* Brief 1 *
In the passage on the plagues, where and when did Moses warn Pharaoh before the first plague of each set?
* Brief 2 *
Please continue the passage on the plagues, picking up right after its final sentence.

* Text under study *
One last idea struck me that appears to parallel this idea, that God’s makes Himself known either through overt miracles, or predicted events.
When Moses approached Pharaoh throughout the Plagues, he followed God’s directive. There were three sets of three plagues each:
[Set I] A. Blood, B. Frogs, C. Lice;
[Set II] A. Wild Beasts, B. Animal Deaths, C. Boils;
[Set III] A. Hail, B. Locusts, C. Darkness.
(“Firstborns” was a separate plague).
In each set, “A” required Moses’ warning of Pharaoh at the Nile at “morning time”, “B” required Moses to warn him to “come” before Pharaoh in his palace, and “C” came without warning. What is God’s plan in this design?
God desired the plagues to arrive, either with warnings, i.e., “predictions” (the first two in each set) or, He delivered the third plague of each set, unannounced. Perhaps, these two methods were used, precisely for the reason we have stated: God wished to provide undeniable proof of His existence and control over the universe. To do so, He manifested His control with either miraculous feats, or at predicted moments. Such miracles and predictions cannot be explained away by nature. God used, and continues to use these two modes of evidence of His will. And when these two modes are absent, man has no right to suggest an event is God’s will, targeting some people or region. As Rabbi Reuven Mann mentioned, it is cruel for one to accuse the victims of Katrina of deserving God’s punishment. What about the six million in Europe? Why not accuse your own first? Furthermore, when God destroyed Sodom, He said, “let us go down and investigate if they deserve destruction.” Meaning, God needs no investigation, He knows all. But He meant to teach that investigation is warranted before punishing man. Where has anyone made any semblance of investigation before suggesting Katrina’s victims were deserving of death?

* Extracted rows *
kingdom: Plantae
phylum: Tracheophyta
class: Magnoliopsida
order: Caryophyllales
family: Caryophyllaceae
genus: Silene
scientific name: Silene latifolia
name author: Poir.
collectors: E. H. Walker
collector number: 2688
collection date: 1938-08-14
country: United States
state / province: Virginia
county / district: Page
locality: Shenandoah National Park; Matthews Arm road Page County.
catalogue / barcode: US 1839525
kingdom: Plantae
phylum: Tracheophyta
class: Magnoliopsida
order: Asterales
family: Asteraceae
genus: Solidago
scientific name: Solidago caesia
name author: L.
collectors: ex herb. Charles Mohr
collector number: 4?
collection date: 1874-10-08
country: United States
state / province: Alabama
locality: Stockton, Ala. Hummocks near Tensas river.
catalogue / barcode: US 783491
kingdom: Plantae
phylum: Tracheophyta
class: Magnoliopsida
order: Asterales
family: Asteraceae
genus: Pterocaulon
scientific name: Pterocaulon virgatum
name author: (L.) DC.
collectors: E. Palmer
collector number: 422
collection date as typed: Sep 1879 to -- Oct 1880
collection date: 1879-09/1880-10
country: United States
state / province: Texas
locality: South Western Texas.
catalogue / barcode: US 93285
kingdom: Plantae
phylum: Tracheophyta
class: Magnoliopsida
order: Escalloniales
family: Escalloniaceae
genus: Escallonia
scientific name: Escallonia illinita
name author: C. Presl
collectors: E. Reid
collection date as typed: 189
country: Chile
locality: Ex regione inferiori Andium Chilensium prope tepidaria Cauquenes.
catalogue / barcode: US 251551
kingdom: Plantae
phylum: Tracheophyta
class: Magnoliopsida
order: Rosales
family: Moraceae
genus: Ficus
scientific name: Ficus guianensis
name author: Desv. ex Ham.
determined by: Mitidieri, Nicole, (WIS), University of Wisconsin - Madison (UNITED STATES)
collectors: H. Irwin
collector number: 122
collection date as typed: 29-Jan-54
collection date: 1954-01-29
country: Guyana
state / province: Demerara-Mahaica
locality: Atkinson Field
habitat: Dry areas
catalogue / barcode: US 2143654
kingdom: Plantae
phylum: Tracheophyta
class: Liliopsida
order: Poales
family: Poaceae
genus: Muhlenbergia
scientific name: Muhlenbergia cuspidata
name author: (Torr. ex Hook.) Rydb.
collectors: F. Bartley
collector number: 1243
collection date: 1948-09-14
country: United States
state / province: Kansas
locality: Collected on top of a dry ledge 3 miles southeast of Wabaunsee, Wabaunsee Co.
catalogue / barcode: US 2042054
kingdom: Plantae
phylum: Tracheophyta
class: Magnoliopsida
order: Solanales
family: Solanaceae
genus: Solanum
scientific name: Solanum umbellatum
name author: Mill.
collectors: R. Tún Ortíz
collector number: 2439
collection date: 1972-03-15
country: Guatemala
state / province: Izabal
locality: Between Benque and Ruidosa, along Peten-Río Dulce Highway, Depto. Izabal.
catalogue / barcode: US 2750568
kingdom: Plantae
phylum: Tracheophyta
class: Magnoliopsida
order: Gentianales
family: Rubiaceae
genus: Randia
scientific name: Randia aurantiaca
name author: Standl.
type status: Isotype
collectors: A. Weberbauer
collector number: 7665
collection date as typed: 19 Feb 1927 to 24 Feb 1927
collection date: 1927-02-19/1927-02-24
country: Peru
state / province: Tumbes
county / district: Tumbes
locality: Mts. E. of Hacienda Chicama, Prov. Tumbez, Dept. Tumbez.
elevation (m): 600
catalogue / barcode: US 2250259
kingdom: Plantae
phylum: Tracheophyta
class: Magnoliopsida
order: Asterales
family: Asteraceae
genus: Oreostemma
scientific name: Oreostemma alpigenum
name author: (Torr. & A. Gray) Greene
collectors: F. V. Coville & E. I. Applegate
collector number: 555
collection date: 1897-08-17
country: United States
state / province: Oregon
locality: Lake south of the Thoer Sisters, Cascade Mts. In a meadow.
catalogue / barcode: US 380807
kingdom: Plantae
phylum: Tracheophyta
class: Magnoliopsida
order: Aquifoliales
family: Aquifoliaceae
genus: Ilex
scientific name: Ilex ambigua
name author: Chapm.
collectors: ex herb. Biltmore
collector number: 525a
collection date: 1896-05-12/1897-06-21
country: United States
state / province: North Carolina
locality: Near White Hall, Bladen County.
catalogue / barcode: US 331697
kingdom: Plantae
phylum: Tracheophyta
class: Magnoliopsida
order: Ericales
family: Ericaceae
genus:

* Task answer 1 *
At the Nile, at "morning time."

* Task answer 2 *
Additionally, we might ask why God required Moses’ prediction in two out of the three plagues in each set. Why not simply compose two miracles in each set, one with a prediction, and one without? I suggest, that prediction carries with it the chance that Pharaoh might feel chance was at play, and Moses was just lucky. But to predict accurately twice, makes Pharaoh think twice. Therefore, God requested that Moses offer two examples of predicted events. (Moses too used time as an indication that the frogs came and left only due to God’s intervention. Moses asked Pharaoh, “When shall the frogs leave?” Exod. 8:5) However, the third plague in each set required no prediction, as those embodied the other manner that God proves His powers: they were inexplicable as natural. As proof, we read the following in connection with the third plague of each set: “it (lice) is the finger of God” (Exod. 8:15); “And the astrologers could not stand before Moses due to the boils…” (Exod. 9:11); “And God gave grace to the Jews in Egypt’s eyes, also the man Moses was exceedingly great in the land of Egypt; in the eyes of Pharaoh’s servants and in the eyes of the Egyptian people.” (Exod. 11:3) This last verse was after the plague of Darkness, when the Egyptians favored the Jews and Moses.
In all three cases, the Egyptians are described as recognizing God or Moses, even without a predicted arrival of that plague. Therefore, we learn that God either predicts a plague via Moses’ warning, or constructs a plague where it is perceived as clear proof or validation of God’s “finger”, His servant or His favoring the Jew, respectively.